Two sides of the renting coin – strong views about landlords and tenants

With the stay on possession claims about to lift there have been some wildly varying opinions written about what may result.

Shelter, on one side, is claiming that hundreds of thousand of renters are in imminent peril of losing their homes. The National Residential Landlords Association, on the other hand, has done an excellent job of very vocally challenging Shelter’s claims.

Here are two more views. One from a well known London agent who see boths sides of the letting coin. The other from a writer who, it must be said, does not seem to much like the concept of landord and tenant.

Director of Benham and Reeves, Marc von Grundherr.

“Many will have found themselves in financial trouble due to the current pandemic, with some unable to pay their rent as a result and there’s no doubt this is a terrible situation to be in.

“Unfortunately, it isn’t the responsibility of UK landlords to take this financial hit on behalf of their tenants and to expect them to continue to is somewhat unfair, considering they have already done so for some months having had no choice in the matter.

“Those tenants who have found themselves in financial hardship due to the coronavirus have now had time to seek alternative living arrangements without the pressure of eviction.

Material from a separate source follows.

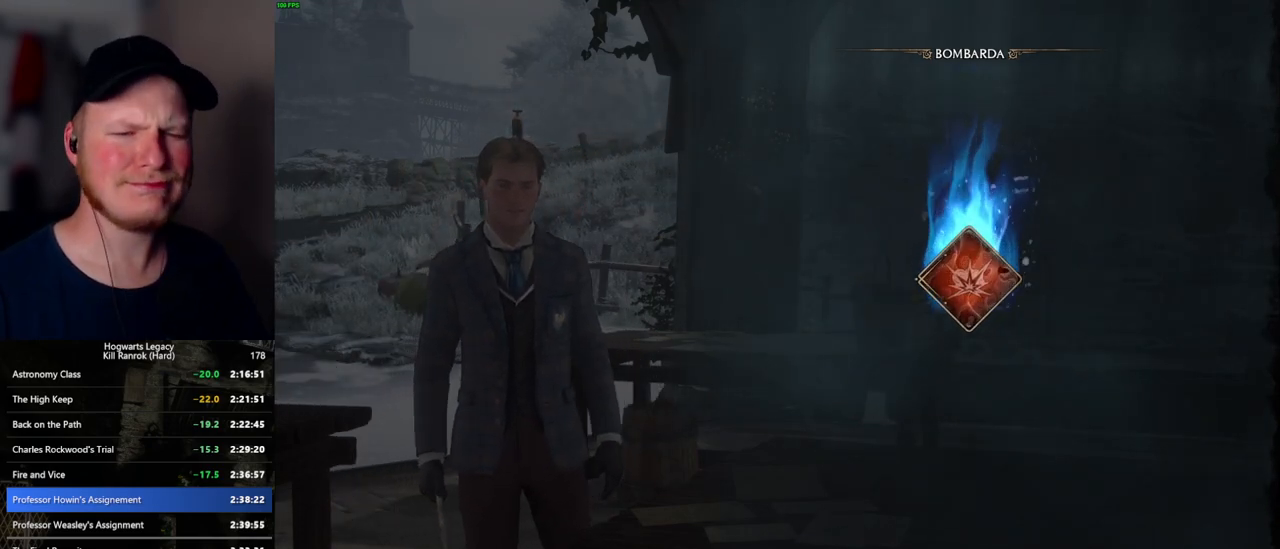
{"keys": [], "mouse": [], "events": []}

In any other scenario, it’s unlikely they would have been afforded this luxury.

“It’s also incredibly unfair not to consider the landlord in this scenario as many are reliant on rental payments in order to survive and have had no choice but to swallow this loss of income due to the eviction ban.

“Of course, there will always be a few unscrupulous landlords wanting to evict their tenants, but the reality is that the vast majority of landlords have been working with their tenants to reach an agreement that suits all parties, in what has been a tough few months for all. So the reports that many will now end up without a home are perhaps a tad exaggerated at the very least.

“In contrast, some landlords have been held to ransom by unsavoury tenants who have seen an opportunity to play the game knowing they can’t be evicted.

“We have one tenant who fell into arrears before the pandemic and was afforded the necessary grace periods in which to sort themselves out. With the ban introduced soon after, they now keep stating to both the landlord and us ‘go and speak to Boris, I don’t have to leave’.

“In this instance, the landlord is already £50,000 out of pocket and while the end of the eviction ban means he can now start proceedings, given the backlog, he is unlikely to even get a court date for three if not four months.

“Then if he gets an eviction date it is likely to take another three or four months to get the bailiffs in, so he may have to wait up to eight months to get his property back and by then he will be another £50,000 out of pocket.

“This will be an issue that will now plague the rental market for many months and as ever, landlords are the ones getting hit by ill-thought-out initiatives

“As with most aspects of current life, returning to normality isn’t an easy process and there are no quick fixes in many cases. However, return to reality we must and removing the ban on rental evictions is the next, necessary step in doing this within the property industry.”

 

Meanwhile, and with a rather different take on the situation, on the website Open Democracy, Jacob Stringer, a housing researcher and campaigner, and a member of London Renters Union writes under the headline:

As courts re-open, Britain’s renters must confront the power of landlords

There was a moment, just after the declaration of lockdown, with the immediate loss of jobs and hours, when it seemed that a rent strike might be inevitable. Many members of London Renters Union thought there might finally be a moment of unity between renters affected by the pandemic that could be leveraged into much greater power against landlords. When evictions were temporarily suspended some members grew even more excited: for once private renters did not have the sword of Damocles hanging over them. This was the moment to strike!…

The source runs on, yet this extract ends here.